Saturday, 26 September 2009

THE BRIDGE BULLY'S BIBLE................( Sensationally exposed by Carp ) Every bridge club has its quota of bullies : members who belittle, bemoan, berate, beseige and brutalise their hapless partners. But now I can reveal that they all belong to a dark and secret religious group, which has its own ten commandments in the shape and form of a BRIDGE BULLY'S GUIDE: THE MAXIMS YOU NEED TO FOLLOW IF YOU WANT TO BECOME THAT MOST FEARED AND RESPECTED PERSON. Apparently, each member of this organisation receives a tablet of stone on which these ten commandments are engraved.

1. If partner has made a foul bid or play make sure it is pointed out to him/her in no uncertain terms. ( Please note that condoning such idiocy will be seen as a green light for him/her to carry on in a similar vein.)

2. With regards to all partner's mistakes keep detailed mental notes ( or better still documented records ) so that misedmeanours can be raked over and over again.....and again..... to ensure that his/her shattered condidence never recovers.

3. If blame clearly has to be apportioned use your considerable knowledge and skill, alongwith your senior status, to convince partner that he/she is the primary culprit. Your share should never exceed 5%, even for the most horrendous cock-up which you were solely responsible for. Stick to your ground at all costs, and keep looking around for other society members who will be willing to back you up, committed to support your flawed and prejudiced analysis.

4. Never harangue partner in a quiet polite manner away from the prying eyes and ears of others. Always do it at maximum volume when the largest audience is present.

5. Never allow partner to get the first or the last word in. Better still, never let partner get any words in. Crush any attempt for him/her to put up a defence.......but do accept ( begrudgingly of course ) any grovelling, humble, wretched, pathetic, bleating apology offered.

6. Whenever partner is about to bid or play a card use one or more of the following body language techniques: frowns, twitches, glares, sighs, fidgets, finger tapping, teeth-grating, seat sqirming, teeth-clenching, yawns, grimaces, frozen icy looks, wide-open fear-stricken eyes. This guarantees to exert maximum pressure on partner to get it right. In the event he/she doesn't, then be ready to pounce with a severe reprimand for any deviation that meets with your disapproval.

7. Never under any circumstances praise partner for any bids or card play worthy of merit. Always be ready to point out that a better and alternative bid or line of play could and should have been made, even if this is untrue. However, a much better option is to suggest that luck played a huge part in the successful outcome of the board, by virtue of the opposition being so inept and/or the favourable lay-out of the cards.

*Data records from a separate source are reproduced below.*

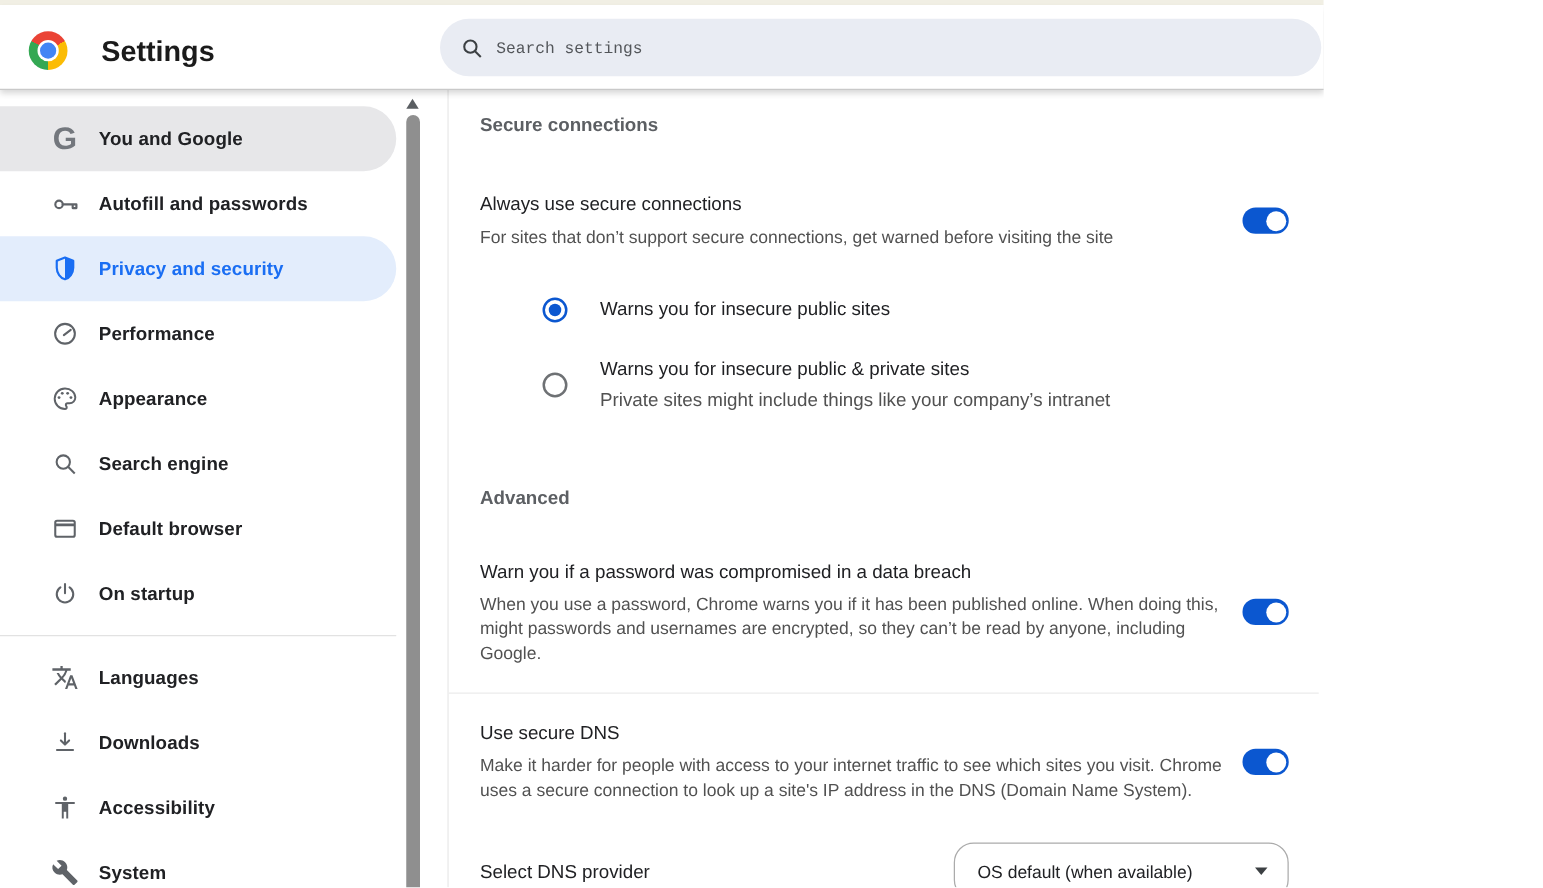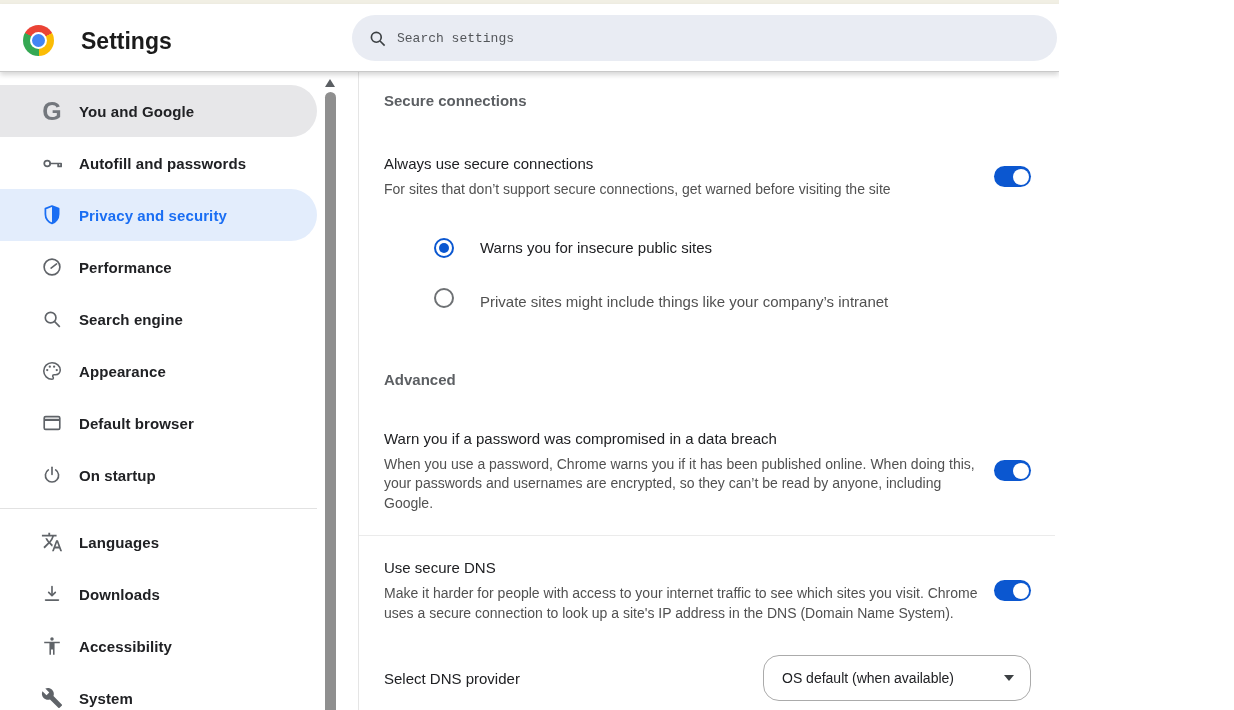--- a/index.html
+++ b/index.html
@@ -262,6 +262,7 @@
       <div class="radio-option second">
         <span class="radio off"></span>
         <span class="radio-texts">
+          <span class="radio-label" style="display:block">Warns you for insecure public &amp; private sites</span>
           <span class="radio-sub" style="display:block">Private sites might include things like your company’s intranet</span>
         </span>
       </div>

8. Always be ready to inflict biting and cutting remarks whenever and wherever possible. Develop that sharp-tongue, razor-sharp wit,alongwith a massive repetoire of classic ( but venomous ) one-liners and put downs.

9. Always maintain an air of arrogance, superiority, and absolute self-belief, but never be afraid to reveal your impatience, annoyance, pain and suffering the moment partner makes a mistake.

10. Always remind partners that they been blessed with the privilege and honour to be playing with such a distinguished person as yourself, but for you to be partnering them required a huge sacrifice and gesture of goodwill on your part.............for which they should be eternally grateful.

( Membership to this covert society of bridge bullies can not be applied for : the only way in is for you to be approached, and invited to join, by an existing member, who feels that you are already displaying the right attributes and credentials to be a fully-fledged bridge bully. However, acceptance into the fold does involve being put through a rather unpleasant initiation ceremony at their secretly located lodge.)